The Spanish Association of Human Genetics (AEGH), a national organization with over 50 years of enhancing human genetics in the territory, has accepted the candidature of our Clinical Genomics Manager, Leslie Matalonga, as a new member of the Rare Diseases Commission. The new position is a recognition of her career trajectory and her contribution as a geneticist. For CNAG, this recent incorporation is an important step to strengthen the collaboration between both organizations and find new ways to promote the role of human genetics in Spain.

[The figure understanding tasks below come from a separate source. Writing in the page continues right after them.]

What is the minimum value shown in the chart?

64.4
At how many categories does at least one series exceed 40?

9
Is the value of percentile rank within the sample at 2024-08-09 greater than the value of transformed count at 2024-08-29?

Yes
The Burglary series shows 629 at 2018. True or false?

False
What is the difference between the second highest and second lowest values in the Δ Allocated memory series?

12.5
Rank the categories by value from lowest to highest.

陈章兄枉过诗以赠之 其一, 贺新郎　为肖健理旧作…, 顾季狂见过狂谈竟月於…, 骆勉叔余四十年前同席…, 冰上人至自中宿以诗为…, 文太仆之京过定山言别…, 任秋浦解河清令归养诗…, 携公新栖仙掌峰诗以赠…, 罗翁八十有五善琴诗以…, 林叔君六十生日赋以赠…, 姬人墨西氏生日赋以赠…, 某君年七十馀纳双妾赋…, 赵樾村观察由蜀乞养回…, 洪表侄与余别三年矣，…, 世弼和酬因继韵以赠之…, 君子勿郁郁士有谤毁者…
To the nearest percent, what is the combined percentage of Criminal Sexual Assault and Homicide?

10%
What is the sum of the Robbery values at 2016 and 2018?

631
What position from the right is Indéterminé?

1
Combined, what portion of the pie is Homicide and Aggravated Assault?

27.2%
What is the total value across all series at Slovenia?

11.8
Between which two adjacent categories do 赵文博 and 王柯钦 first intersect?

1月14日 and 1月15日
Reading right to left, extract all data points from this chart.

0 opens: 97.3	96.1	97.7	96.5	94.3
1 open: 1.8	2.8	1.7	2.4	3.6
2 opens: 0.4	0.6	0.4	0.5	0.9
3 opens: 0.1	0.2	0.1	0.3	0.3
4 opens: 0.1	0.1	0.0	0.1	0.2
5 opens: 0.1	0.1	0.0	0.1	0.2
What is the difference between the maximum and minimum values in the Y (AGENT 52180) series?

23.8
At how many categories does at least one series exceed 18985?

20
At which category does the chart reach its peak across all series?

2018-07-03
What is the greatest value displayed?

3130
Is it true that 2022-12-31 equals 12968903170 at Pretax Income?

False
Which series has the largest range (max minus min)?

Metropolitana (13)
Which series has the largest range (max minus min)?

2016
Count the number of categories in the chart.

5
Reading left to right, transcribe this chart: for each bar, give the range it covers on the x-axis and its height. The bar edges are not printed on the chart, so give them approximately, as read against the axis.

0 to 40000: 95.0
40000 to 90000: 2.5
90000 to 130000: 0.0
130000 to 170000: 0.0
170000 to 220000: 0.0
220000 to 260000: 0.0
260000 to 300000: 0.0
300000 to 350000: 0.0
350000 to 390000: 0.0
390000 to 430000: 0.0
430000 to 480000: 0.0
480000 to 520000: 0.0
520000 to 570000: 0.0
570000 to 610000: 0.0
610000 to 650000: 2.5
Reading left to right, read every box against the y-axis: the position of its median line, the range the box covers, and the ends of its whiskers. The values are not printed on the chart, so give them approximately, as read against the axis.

According to Leslie Matalonga: “From the CNAG, we're engaged in multiple projects related to genetic diseases, primarily rare diseases and cancer. Currently, we're at a pivotal moment for the future of human genomics in Spain, where there's a growing recognition of the need for a multidisciplinary approach for effective patient diagnosis and care, which we hope will lead to the establishment of human genetics as a specialty. It's a privilege to be part of this commission and contribute the perspective of CNAG as experts in cutting-edge sequencing technologies and genomic data analysis applied to disease-causing variant identification”.

AEGH is a prestigious non-profit organisation that brings together more than 1,100 Spanish professionals from various branches of genetics, coming from hospitals, healthcare centers, universities and companies, both in the public and private sectors. The organization carries out its activities through 9 working commissions, specialized in areas such as personalized medicine or hereditary cancer.

The Rare Diseases Commission focuses its activity on improving the quality of life of patients with rare diseases and their families. One of the main objectives is to drive collaboration with other institutions related to rare diseases from a wide variety of fields such as healthcare, research, education, and socio-healthcare. Moreover, the Commission aims to contribute to the dissemination of rare diseases, organizing activities to support patients with rare diseases and their families. An example of such activities is the meeting organised for DNA Day.